**PASSAGE PRÉSENTÉ**
%%
Les procédures utilisées

Amnesty International juge très préoccupant que les procédures pénales utilisées à l'encontre des prisonniers politiques accusés de faits liés aux activités des groupes d'opposition armés, ne respectent pas la légalité bolivienne et les normes internationales en matière d'équité. Amnesty International dénonce en particulier la pratique qui consiste à maintenir illégalement des gens en détention au secret pendant des durées prolongées, à les priver de l'aide d'un avocat pendant la période initiale de leur détention, à les soumettre à la torture et à des mauvais traitements, à les obliger à faire des "aveux" au moyen de la torture et d'autres moyens de contrainte, en l'absence d'assistance juridique. Enfin Amnesty International constate que ces personnes ne sont pas jugées dans un délai raisonnable.

Amnesty International déplore que des "aveux" extorqués sous la torture et la contrainte puissent être retenus comme preuves contre l'accusé, en violation des normes internationales, notamment de l'article 12 de la Déclaration des Nations unies pour la protection des personnes contre la torture et les autres peines ou traitements cruels, inhumains ou dégradants, règles qui exigent le rejet de tels "aveux".

Pendant la mission qu'ils ont accomplie en Bolivie en avril 1996, les délégués d'Amnesty International ont rencontré le président et des membres de la Commission des droits de l'homme de la Chambre des députés, auteurs du rapport de la Commission, lequel fait largement mention des plaintes relatives aux tortures et aux atteintes aux droits de la défense.

Ils ont aussi interrogé les parents et les avocats d'un certain nombre de prisonniers politiques. Ils ont été officiellement autorisés à s'entretenir sans témoins avec un certain nombre de détenus politiques des prisons de San Pedro et d'Obrajes. Tous leurs interlocuteurs se sont plaints du fait que les autorités s'étaient abstenues d'enquêter sur les allégations de torture et de mauvais traitements infligés aux suspects pendant la période initiale de leur détention. Les avocats et les proches des détenus ont exprimé leur inquiétude de constater que le droit de ces derniers à être jugés sans retards anormaux par des tribunaux indépendants et impartiaux, était méconnu. Ils ont aussi déploré que les plaintes des détenus concernant la pratique de la torture pendant la garde à vue aient souvent été ignorées par les magistrats qui, selon eux, refusaient de les prendre en considération.
%%
Recopiez sans rien modifier le passage du texte sur les procédures pénales en Bolivie qui commence aux mots « Amnesty International déplore » et se termine après « de la défense. ».

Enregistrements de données
%%
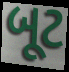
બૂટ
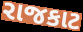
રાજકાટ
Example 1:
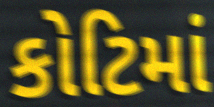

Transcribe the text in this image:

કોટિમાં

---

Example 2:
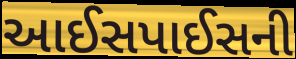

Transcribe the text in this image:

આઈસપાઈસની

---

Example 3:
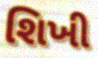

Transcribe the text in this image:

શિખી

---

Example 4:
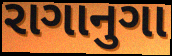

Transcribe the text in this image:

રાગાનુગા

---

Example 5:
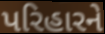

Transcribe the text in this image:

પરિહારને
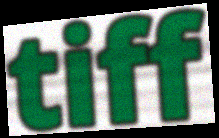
%%
%%
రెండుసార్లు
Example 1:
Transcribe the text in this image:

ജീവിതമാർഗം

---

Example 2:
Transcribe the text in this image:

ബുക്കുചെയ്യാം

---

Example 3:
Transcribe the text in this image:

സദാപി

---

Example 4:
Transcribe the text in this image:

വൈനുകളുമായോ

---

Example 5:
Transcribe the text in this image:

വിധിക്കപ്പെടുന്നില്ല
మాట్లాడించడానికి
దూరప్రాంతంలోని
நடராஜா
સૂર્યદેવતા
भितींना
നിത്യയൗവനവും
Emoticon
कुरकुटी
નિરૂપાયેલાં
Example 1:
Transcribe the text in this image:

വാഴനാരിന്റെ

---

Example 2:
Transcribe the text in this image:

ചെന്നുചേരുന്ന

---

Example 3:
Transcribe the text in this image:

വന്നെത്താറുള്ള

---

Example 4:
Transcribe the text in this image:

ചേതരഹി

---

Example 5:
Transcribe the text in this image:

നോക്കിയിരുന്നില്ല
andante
%%
**BONNE RÉPONSE**
Amnesty International déplore que des "aveux" extorqués sous la torture et la contrainte puissent être retenus comme preuves contre l'accusé, en violation des normes internationales, notamment de l'article 12 de la Déclaration des Nations unies pour la protection des personnes contre la torture et les autres peines ou traitements cruels, inhumains ou dégradants, règles qui exigent le rejet de tels "aveux".

Pendant la mission qu'ils ont accomplie en Bolivie en avril 1996, les délégués d'Amnesty International ont rencontré le président et des membres de la Commission des droits de l'homme de la Chambre des députés, auteurs du rapport de la Commission, lequel fait largement mention des plaintes relatives aux tortures et aux atteintes aux droits de la défense.